▸ Your instructions
Print the records below exactly, starting at the first line and stopping after the line that contains "7: (322, 75, 17.02)". Leave out any pictures.

▸ Data to use
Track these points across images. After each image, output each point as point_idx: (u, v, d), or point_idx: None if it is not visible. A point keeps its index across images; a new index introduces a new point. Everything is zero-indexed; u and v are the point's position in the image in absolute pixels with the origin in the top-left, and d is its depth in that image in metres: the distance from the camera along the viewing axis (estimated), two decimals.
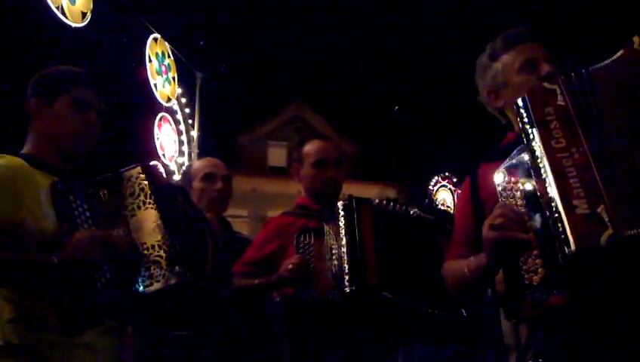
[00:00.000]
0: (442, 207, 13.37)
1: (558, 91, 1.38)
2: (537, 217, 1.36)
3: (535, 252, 1.36)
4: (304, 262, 2.19)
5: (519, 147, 1.44)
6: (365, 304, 2.06)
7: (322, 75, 17.02)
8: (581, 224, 1.24)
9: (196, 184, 2.94)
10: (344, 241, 2.06)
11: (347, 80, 16.61)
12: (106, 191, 1.82)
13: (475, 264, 1.60)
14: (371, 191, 15.84)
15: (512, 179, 1.44)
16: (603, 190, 1.26)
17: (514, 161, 1.45)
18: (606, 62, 1.40)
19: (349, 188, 2.53)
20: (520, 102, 1.41)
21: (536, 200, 1.36)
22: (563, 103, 1.36)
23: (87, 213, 1.78)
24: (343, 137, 18.90)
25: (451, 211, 11.84)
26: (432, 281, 2.10)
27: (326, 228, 2.20)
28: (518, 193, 1.42)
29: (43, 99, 1.90)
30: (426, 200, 13.96)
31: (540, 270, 1.35)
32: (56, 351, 1.71)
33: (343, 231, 2.08)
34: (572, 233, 1.24)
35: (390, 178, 17.03)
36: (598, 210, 1.24)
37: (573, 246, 1.23)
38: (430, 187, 14.43)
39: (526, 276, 1.37)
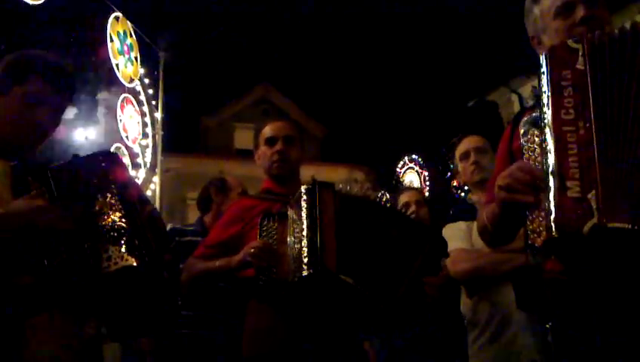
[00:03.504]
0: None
1: (581, 53, 1.27)
2: (550, 179, 1.28)
3: (543, 213, 1.30)
4: (266, 246, 2.17)
5: None
6: (323, 288, 2.05)
7: (289, 55, 16.91)
8: (569, 208, 1.21)
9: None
10: (305, 225, 2.05)
11: (315, 61, 16.54)
12: (65, 175, 1.76)
13: (490, 212, 1.58)
14: (339, 173, 15.89)
15: (535, 131, 1.38)
16: (599, 175, 1.21)
17: (538, 113, 1.36)
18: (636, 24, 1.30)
19: (318, 170, 2.51)
20: (542, 58, 1.31)
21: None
22: (582, 67, 1.27)
23: (46, 195, 1.72)
24: (311, 119, 18.87)
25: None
26: (394, 266, 2.11)
27: (290, 211, 2.18)
28: (537, 149, 1.36)
29: (1, 85, 1.83)
30: (394, 181, 14.05)
31: (543, 233, 1.30)
32: (6, 331, 1.65)
33: (304, 215, 2.07)
34: (557, 215, 1.22)
35: (358, 160, 17.09)
36: (589, 195, 1.21)
37: (557, 229, 1.22)
38: (398, 169, 14.51)
39: (531, 236, 1.34)
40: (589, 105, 1.25)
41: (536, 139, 1.36)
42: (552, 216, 1.23)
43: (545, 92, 1.29)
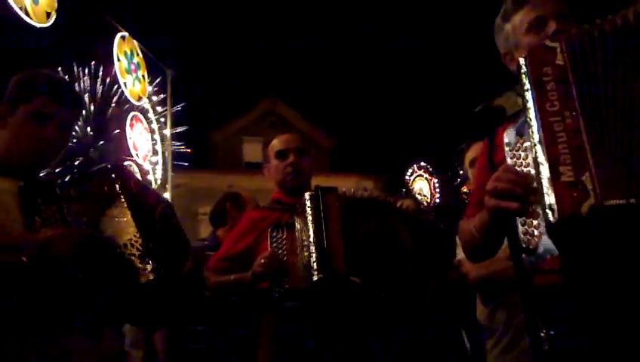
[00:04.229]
0: (419, 197, 13.44)
1: (559, 50, 1.33)
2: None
3: (536, 215, 1.32)
4: (276, 257, 2.19)
5: None
6: (335, 291, 2.06)
7: (296, 68, 16.98)
8: (565, 192, 1.23)
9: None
10: (311, 231, 2.06)
11: (321, 73, 16.60)
12: (74, 192, 1.79)
13: (480, 222, 1.59)
14: (349, 184, 15.87)
15: (519, 138, 1.41)
16: (590, 158, 1.24)
17: (521, 121, 1.41)
18: (611, 20, 1.33)
19: (327, 181, 2.52)
20: (522, 60, 1.36)
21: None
22: (562, 63, 1.32)
23: (57, 215, 1.74)
24: (319, 130, 18.91)
25: (427, 200, 11.93)
26: (399, 266, 2.12)
27: (297, 221, 2.19)
28: (523, 153, 1.39)
29: (9, 105, 1.86)
30: (403, 190, 14.03)
31: (537, 234, 1.32)
32: (31, 354, 1.66)
33: (310, 222, 2.08)
34: (556, 200, 1.23)
35: (367, 169, 17.08)
36: (583, 178, 1.22)
37: (555, 215, 1.22)
38: (407, 177, 14.50)
39: (525, 238, 1.35)
40: (573, 96, 1.29)
41: (522, 146, 1.40)
42: (548, 203, 1.24)
43: (528, 90, 1.33)
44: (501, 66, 1.79)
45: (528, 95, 1.33)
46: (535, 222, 1.33)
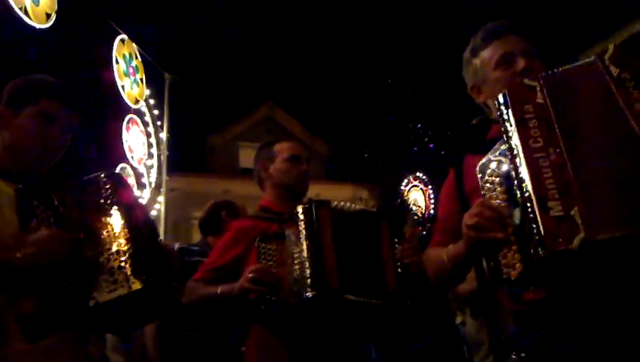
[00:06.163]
0: (414, 207, 13.45)
1: (538, 88, 1.37)
2: (517, 212, 1.36)
3: (514, 247, 1.36)
4: (265, 269, 2.18)
5: (501, 140, 1.43)
6: (328, 308, 2.06)
7: (295, 76, 17.01)
8: (554, 226, 1.24)
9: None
10: (304, 246, 2.06)
11: (319, 80, 16.63)
12: (70, 198, 1.79)
13: (453, 253, 1.61)
14: (344, 192, 15.88)
15: (495, 172, 1.44)
16: (578, 192, 1.26)
17: (497, 154, 1.45)
18: (584, 61, 1.38)
19: (322, 189, 2.54)
20: (500, 98, 1.40)
21: (517, 195, 1.36)
22: (542, 101, 1.35)
23: (51, 219, 1.75)
24: (315, 138, 18.93)
25: (422, 211, 11.94)
26: (374, 265, 2.14)
27: (287, 232, 2.19)
28: (499, 187, 1.42)
29: (11, 108, 1.88)
30: (398, 200, 14.04)
31: (517, 265, 1.35)
32: (16, 358, 1.66)
33: (303, 236, 2.08)
34: (545, 235, 1.24)
35: (363, 178, 17.10)
36: (572, 212, 1.24)
37: (545, 249, 1.24)
38: (402, 187, 14.51)
39: (504, 270, 1.37)
40: (556, 132, 1.32)
41: (496, 179, 1.43)
42: (538, 238, 1.26)
43: (509, 126, 1.36)
44: None
45: (511, 131, 1.36)
46: (516, 255, 1.36)
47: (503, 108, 1.38)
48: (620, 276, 1.34)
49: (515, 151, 1.34)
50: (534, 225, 1.27)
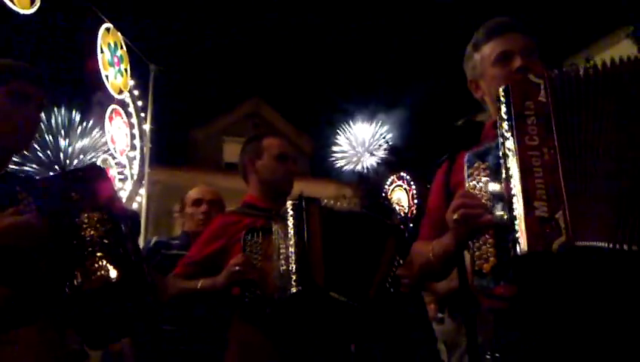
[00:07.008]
0: (397, 207, 13.47)
1: (542, 86, 1.35)
2: (499, 206, 1.35)
3: (490, 240, 1.35)
4: (249, 262, 2.15)
5: (495, 137, 1.41)
6: (312, 304, 2.05)
7: (282, 71, 16.97)
8: (537, 227, 1.24)
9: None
10: (292, 241, 2.04)
11: (305, 77, 16.61)
12: (53, 189, 1.78)
13: (439, 249, 1.60)
14: (328, 189, 15.88)
15: (481, 164, 1.43)
16: (565, 196, 1.25)
17: (485, 147, 1.44)
18: (595, 65, 1.36)
19: (306, 186, 2.52)
20: (502, 91, 1.38)
21: (500, 191, 1.35)
22: (544, 100, 1.34)
23: (33, 206, 1.71)
24: (301, 134, 18.90)
25: (405, 211, 11.97)
26: (366, 269, 2.12)
27: (274, 227, 2.16)
28: (484, 179, 1.41)
29: None
30: (382, 199, 14.05)
31: (491, 259, 1.34)
32: None
33: (291, 231, 2.06)
34: (527, 234, 1.24)
35: (347, 176, 17.14)
36: (557, 215, 1.24)
37: (525, 248, 1.23)
38: (386, 186, 14.52)
39: (477, 262, 1.37)
40: (553, 133, 1.31)
41: (482, 171, 1.42)
42: (518, 235, 1.25)
43: (507, 120, 1.35)
44: None
45: (507, 126, 1.35)
46: (491, 249, 1.35)
47: (503, 100, 1.37)
48: (596, 284, 1.34)
49: (509, 146, 1.33)
50: (517, 222, 1.26)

▸ Task response
Track these points across images. After each image, output each point as point_idx: (u, v, d), or point_idx: None if it is not visible. A point keeps its index across images; a new index introduces a new point. Everything is zero-indexed; u and v are the point's position in the image in absolute pixels with the origin in the top-left, and d is its depth in that image in metres: the distance from the camera along the viewing axis (estimated), two decimals.
[00:00.000]
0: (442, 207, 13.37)
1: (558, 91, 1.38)
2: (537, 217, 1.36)
3: (535, 252, 1.36)
4: (304, 262, 2.19)
5: (519, 147, 1.44)
6: (365, 304, 2.06)
7: (322, 75, 17.02)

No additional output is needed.